Ryabkov's announcement underscores the exchange as a priority project, functioning alongside a BRICS gold currency initiative and a grain exchange. He highlighted its importance during recent statements, noting, “There is also a recent, but very important, initiative to create an exchange of precious metals, along with a grain exchange.” This move builds on prior discussions by Russian Foreign Minister Sergey Lavrov regarding a common investment platform, extending into a more specialized trading infrastructure.
The framework leverages special economic zones, which exist in nearly all BRICS member countries, to support precious metals trading operations. These zones will host the exchange, providing the necessary infrastructure for seamless BRICS-wide activities and reducing reliance on external financial structures.
Russian officials have positioned the Precious Metals Exchange as a key step toward financial independence.
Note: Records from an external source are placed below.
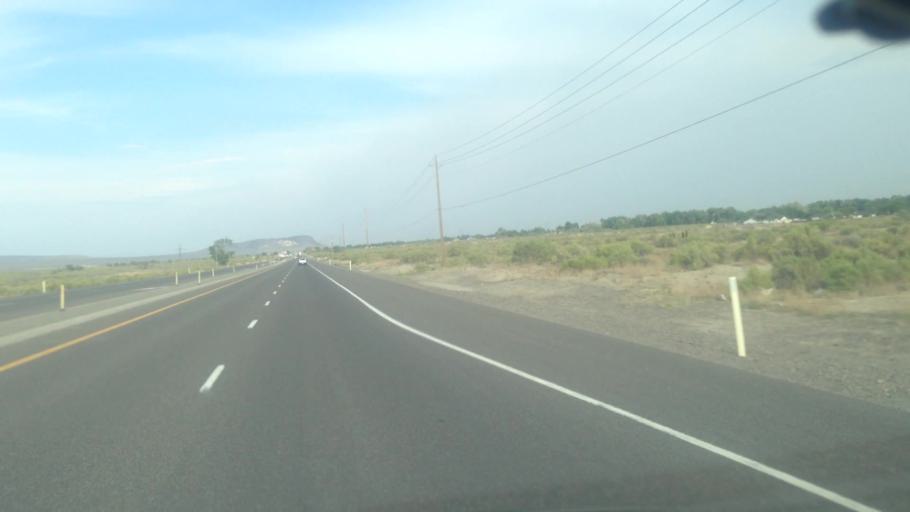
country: US
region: Nevada
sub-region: Lyon County
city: Fernley
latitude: 39.5966
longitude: -119.1853
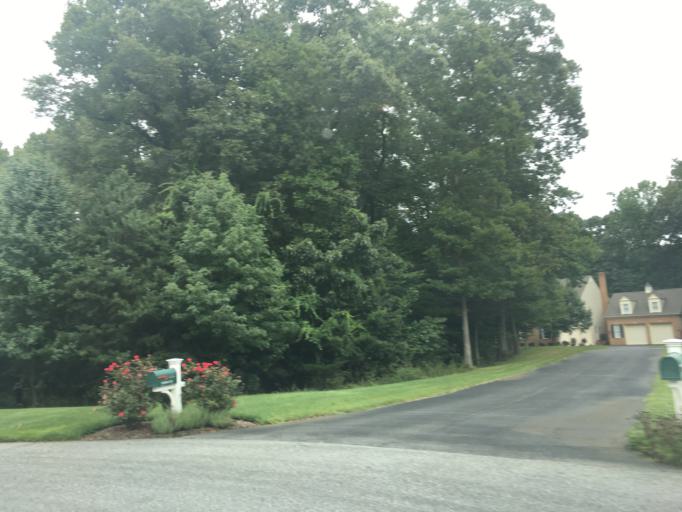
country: US
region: Maryland
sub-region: Anne Arundel County
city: Crownsville
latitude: 39.0330
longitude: -76.5982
By creating dedicated platforms for commodities like precious metals and grains, BRICS nations seek to mitigate risks associated with sanctions and fluctuating global markets controlled by Western entities.
Russian Finance Minister Anton Siluanov has also been referenced in connection with these developments, signaling high-level governmental backing for the initiative. The confirmation from Ryabkov at the time of reporting solidifies the exchange's status as an imminent reality within the BRICS economic agenda.
This progression reflects broader efforts by BRICS to foster a new global order, with the Precious Metals Exchange serving as a cornerstone in diversifying trade mechanisms beyond traditional dollar-centric systems.